Resh nodded, drew himself up, and placed two fingers on each of his cousins' smooth and unlined foreheads. He began to hum a kind of mantra, to which first Jali and finally Krn added their voices, and together they surrounded themselves with psionic harmony. Cleante watched in wonder and in envy. The linkage lasted only a moment, but the change was remarkable. The Deltans seemed ready for anything. What she wouldn't give for some portion of their tranquility! Cleante thought.
"I'm frightened!" She whispered, looking to T'Shael, pleading. The worst she could earn was reproach. She heard the harsh crunch of boots on the gravel of the compound. Any moment now.
Extraordinarily, T'Shael drew close, closer than she had ever come, taking the human's face between her long, cool hands. Eyes like burning coals, hooded eyes in less-than-beautiful face drew the human's soul out into her own.
"Control," she repeated. "Whatever their purpose, they will look for fear. As I have endeavored to teach you—"
"Be strong for me!" Cleante pleaded, covering the beautiful hands with her own. "I'll try!"
"I am here," was all the Vulcan said, and it was enough.
The door burst open.
* * *
"Why does Command send us these things?" Admiral Kirk asked of no one in particular
, pacing the confines of the briefing room irritably. His coffee had gone cold somewhere during Uhura's report. He put the cup down, spilling a little; it was the least of his annoyances. "These damn FYI bulletins—'All Fleet personnel to be informed but no action to be taken.' If Jose thinks I'm going to just sit here—"
He caught Spock's look and subsided. The others—Uhura, McCoy, Sulu, even Lieutenant Saavik, who was there to observe—sat silently around the table waiting for him to finish.
"Okay," he acknowledged. "I really didn't call you all here just to listen to me gripe, as some people have put it. Ladies, gentlemen—I need facts, and I need recommendations."
"One wonders at the merit of our recommendations, Admiral," Spock said rhetorically and out of turn. The others looked at him. "Unless of course they concur with what you have already formulated in your mind."
"Just what the hell is that supposed to mean?" Jim Kirk snapped.
"It means, if I may be so bold, Admiral, that you engaged your Knight on White Charger mode the moment you were informed of the abduction of the Warrantors."

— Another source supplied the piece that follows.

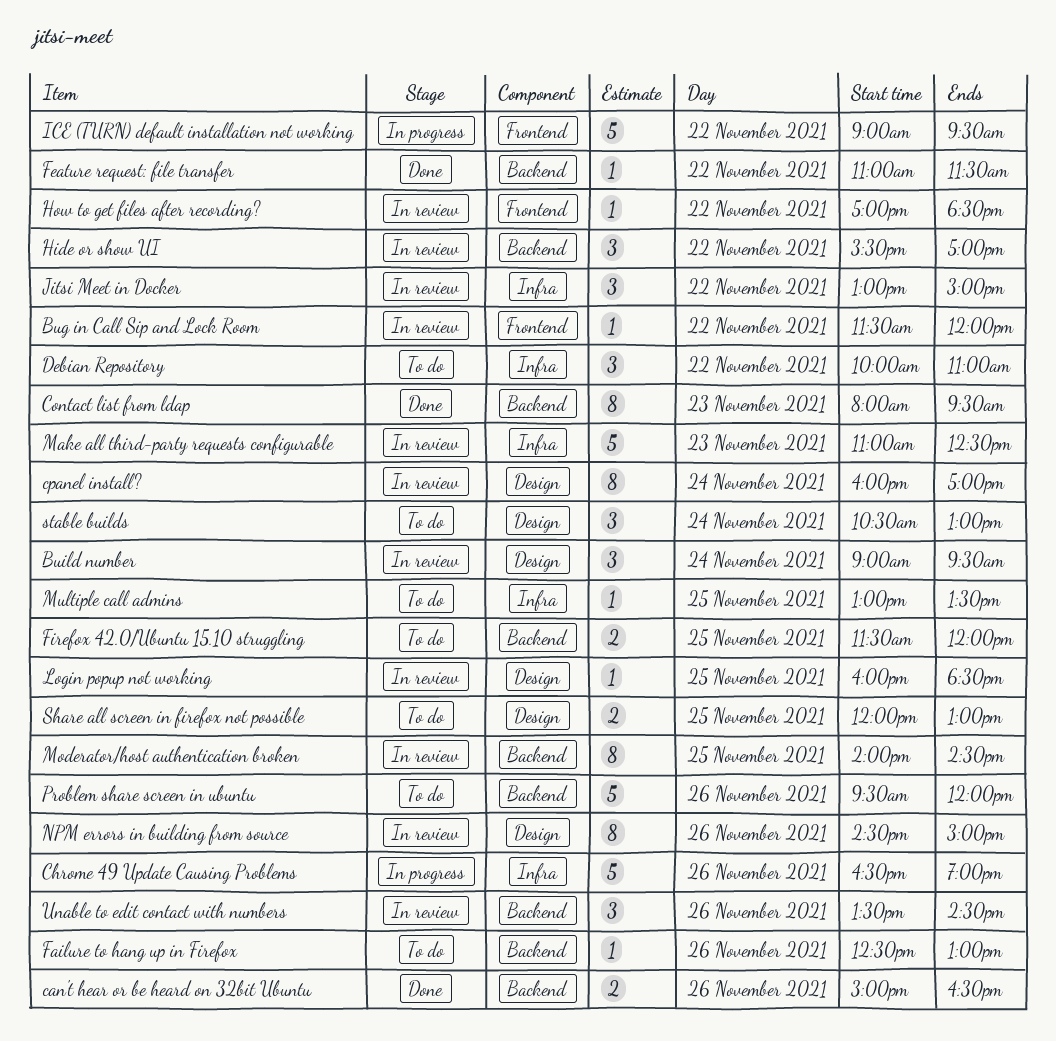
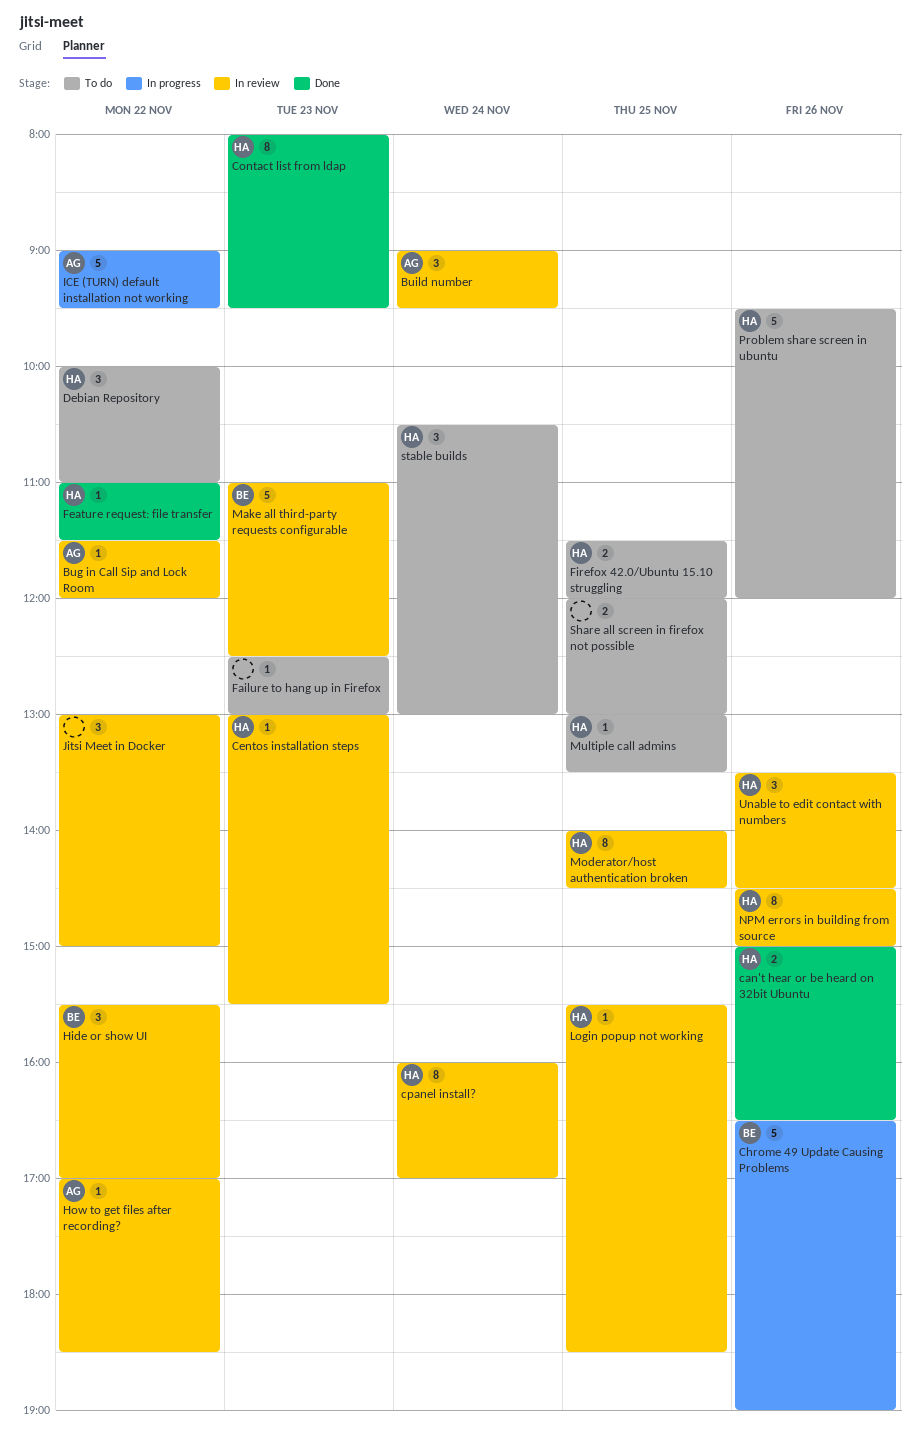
Centos installation steps: none -> present
Failure to hang up in Firefox, day: Nov 26 -> Nov 23
Login popup not working, begins: 16:00 -> 15:30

Uhura giggled; Sulu struggled with a smile. McCoy developed a sudden fit of coughing. Saavik, puzzled by the reference, made a mental note to check with Linguistics following the briefing. Kirk glowered. Spock returned the look mildly.

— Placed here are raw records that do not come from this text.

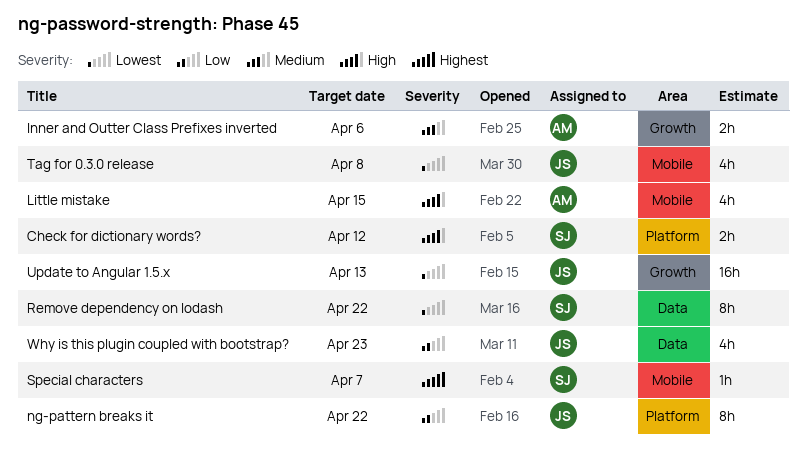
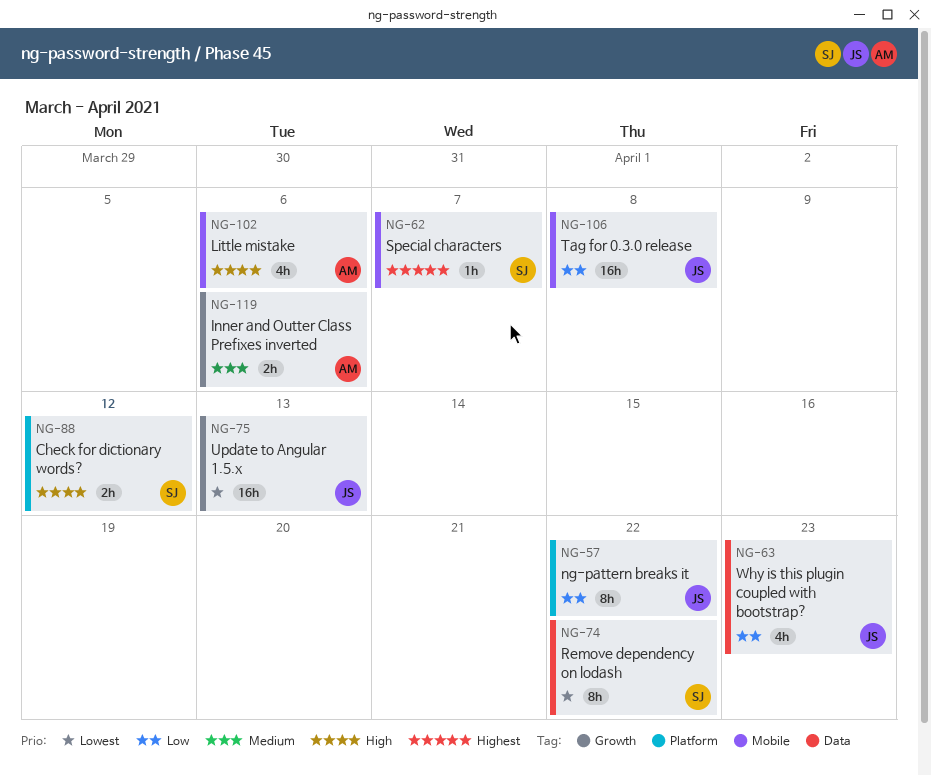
Little mistake, due: Apr 15 -> Apr 6
Tag for 0.3.0 release, priority: Lowest -> Low
Tag for 0.3.0 release, estimate: 4h -> 16h

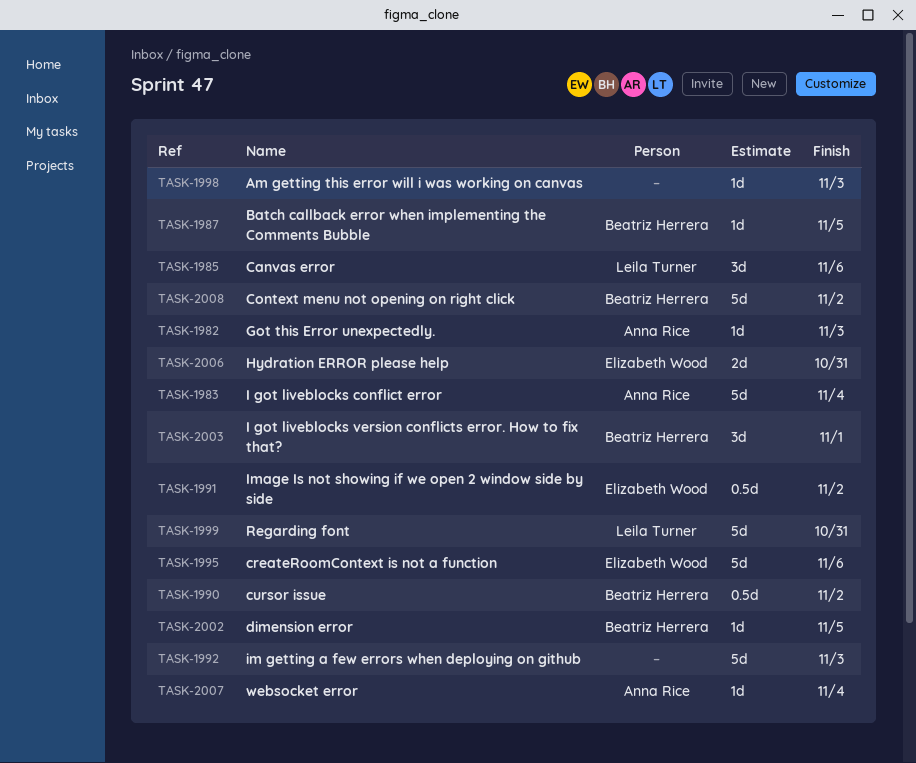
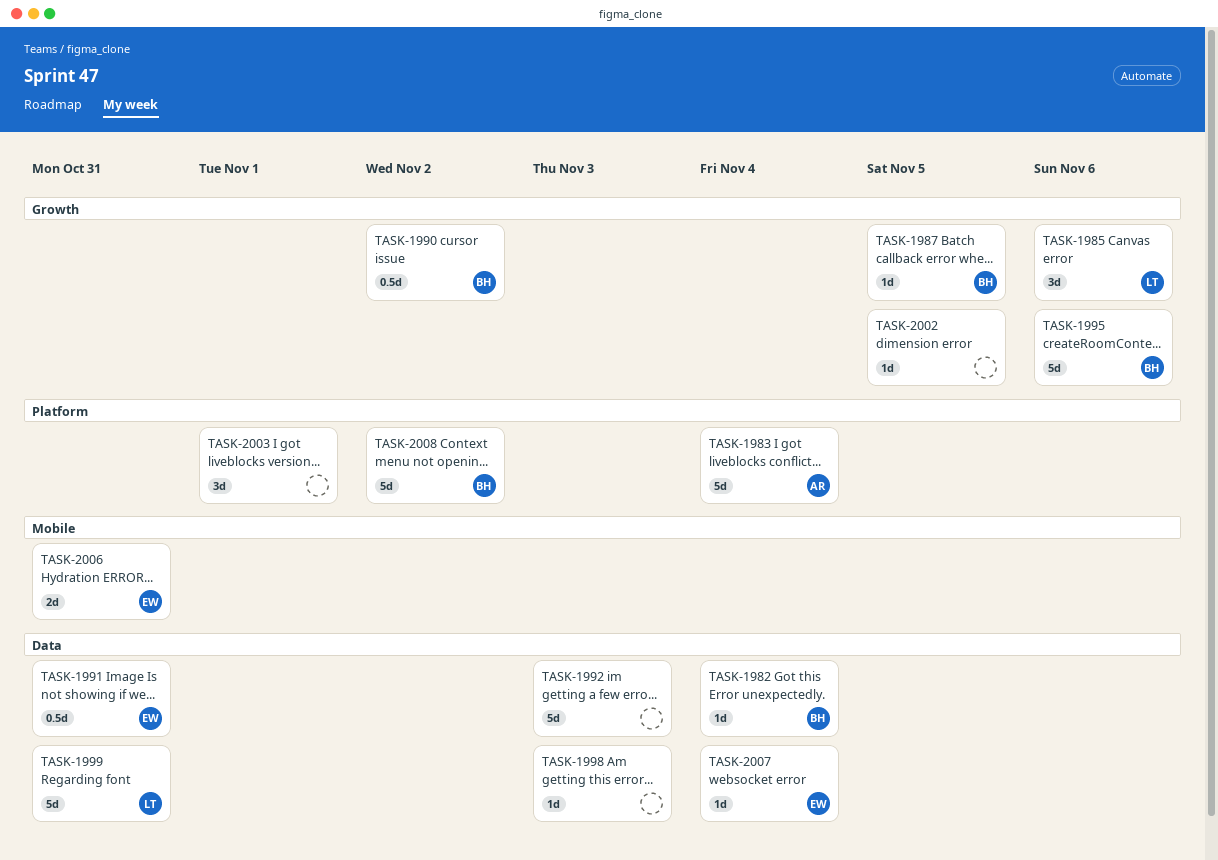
TASK-1982, owner: Anna Rice -> Beatriz Herrera
TASK-1982, due: Nov 3 -> Nov 4
TASK-1991, due: Nov 2 -> Oct 31
TASK-1995, owner: Elizabeth Wood -> Beatriz Herrera
TASK-2002, owner: Beatriz Herrera -> none
TASK-2003, owner: Beatriz Herrera -> none
TASK-2007, owner: Anna Rice -> Elizabeth Wood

"It's infuriating, that's all," Kirk said crossly, refusing to be teased out of his mood. "Innocents. Stolen out of the very heart of the Federation. Kidnapped from Vulcan, of all places, where you'd think they'd be safe. Students, some of them mere children, if Command's information is accurate."

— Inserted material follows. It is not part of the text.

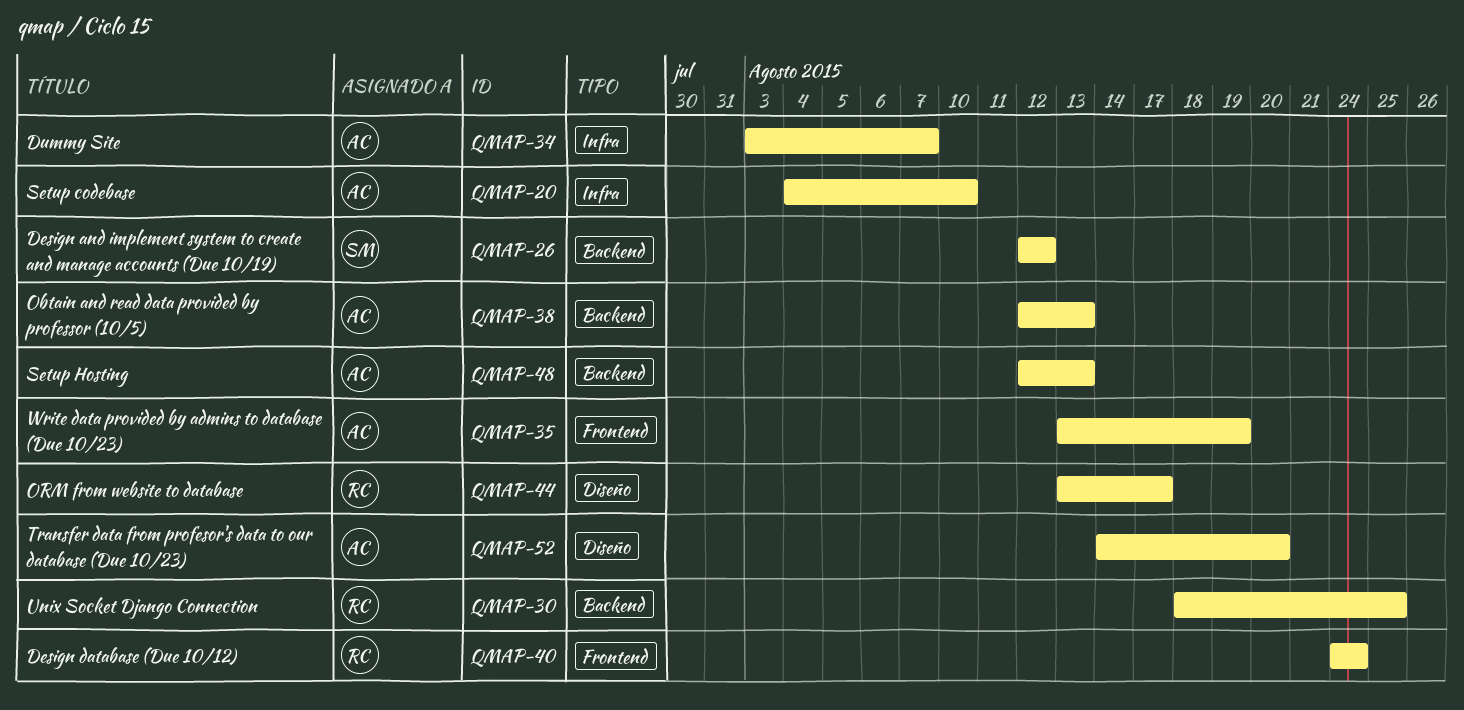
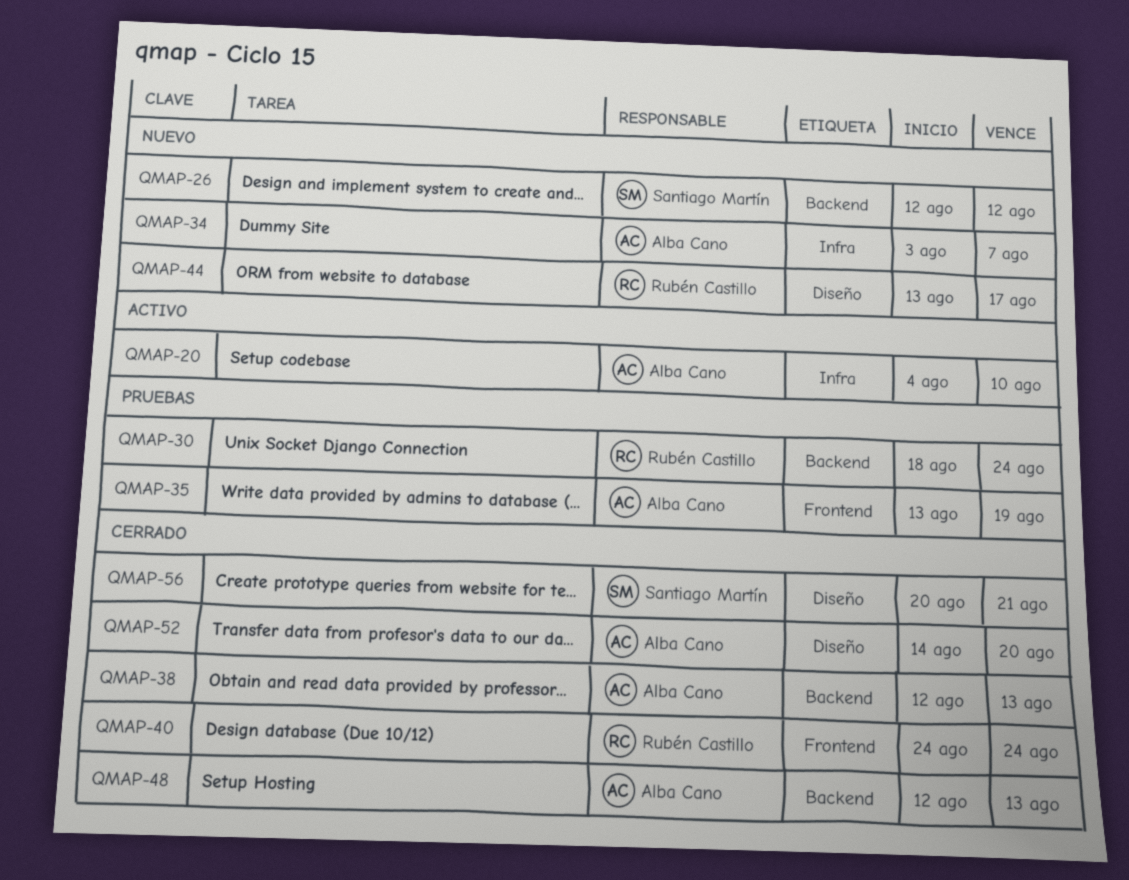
QMAP-30, due: Aug 25 -> Aug 24
QMAP-56: none -> present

"Only one is a child, Admiral," Spock interjected. He had accessed identities on all six Warrantors while Uhura gave her report, and was presently puzzling over the face of T'Shael on his computer's small screen. She was known to him, he was certain, but in what context? He would have time to cross-correlate later. "Krnsandor L'am is of eleven Deltan years. The others are of adult age."